During regression testing, developers rely on the pass or fail outcomes of tests to check whether changes broke existing functionality. Thus, flaky tests, which nondeterministically pass or fail on the same code, are problematic because they provide misleading signals during regression testing. Although flaky tests are the focus of several existing studies, none of them study (1) the reoccurrence, runtimes, and time-before-fix of flaky tests, and (2) flaky tests indepth on proprietary projects. This paper fills this knowledge gap about flaky tests and investigates whether prior categorization work on flaky tests also apply to proprietary projects. Specifically, we study the lifecycle of flaky tests in six large-scale proprietary projects at Microsoft. We find, as in prior work, that asynchronous calls are the leading cause of flaky tests in these Microsoft projects. Therefore, we propose the first automated solution, called Flakiness and Time Balancer (FaTB), to reduce the frequency of flaky-test failures caused by asynchronous calls.

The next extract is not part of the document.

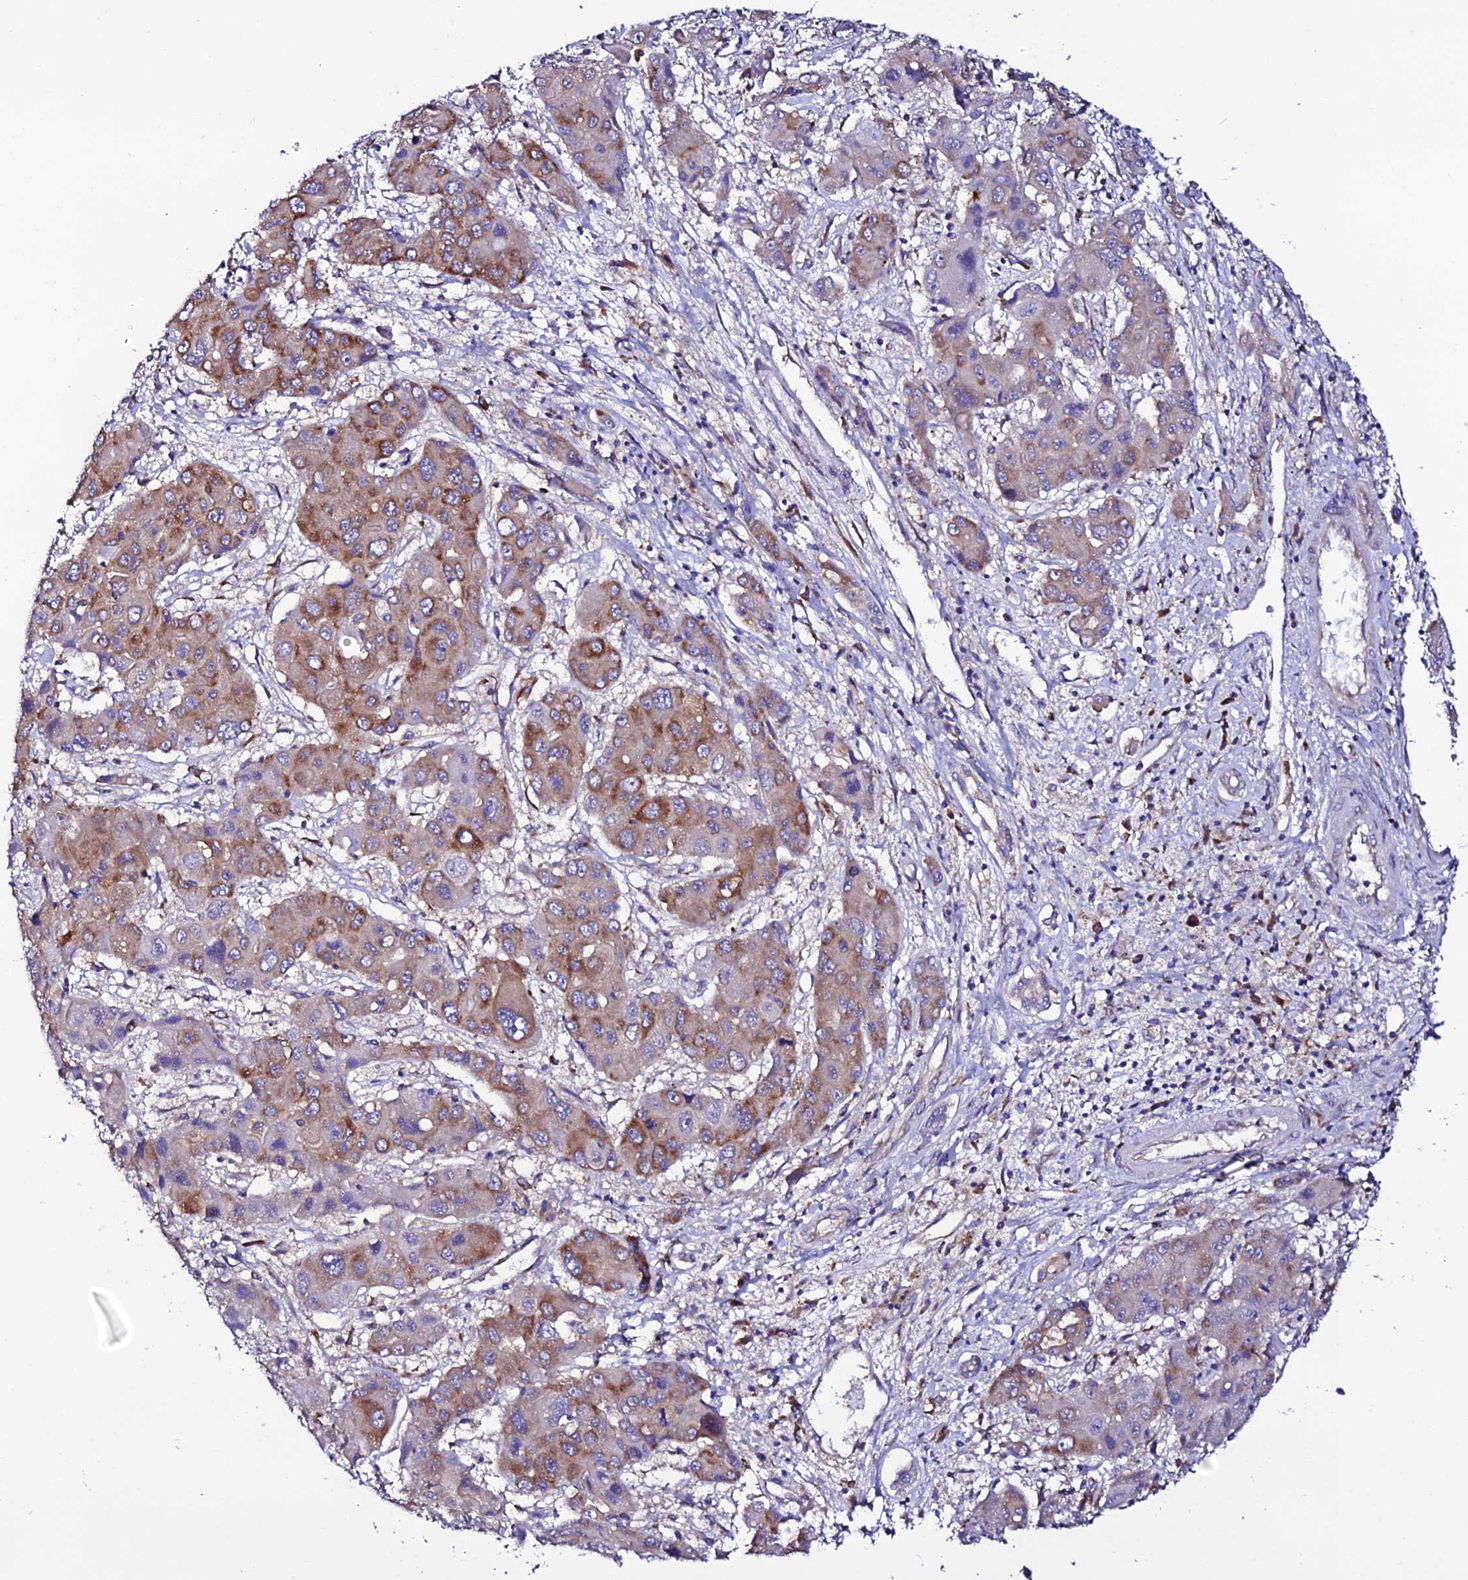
{"staining": {"intensity": "moderate", "quantity": ">75%", "location": "cytoplasmic/membranous"}, "tissue": "liver cancer", "cell_type": "Tumor cells", "image_type": "cancer", "snomed": [{"axis": "morphology", "description": "Cholangiocarcinoma"}, {"axis": "topography", "description": "Liver"}], "caption": "Liver cholangiocarcinoma stained with DAB IHC displays medium levels of moderate cytoplasmic/membranous expression in approximately >75% of tumor cells. (DAB = brown stain, brightfield microscopy at high magnification).", "gene": "EEF1G", "patient": {"sex": "male", "age": 67}}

Our evaluation of five such flaky tests shows that FaTB can reduce the running times of these tests by up to 78% without empirically affecting the frequency of their flaky-test failures. Lastly, our study finds several cases where developers claim they “fixed” a flaky test but our empirical experiments show that their changes do not fix or reduce these tests’ frequency of flaky-test failures. Future studies should be more cautious when basing their results on changes that developers claim to be “fixes”.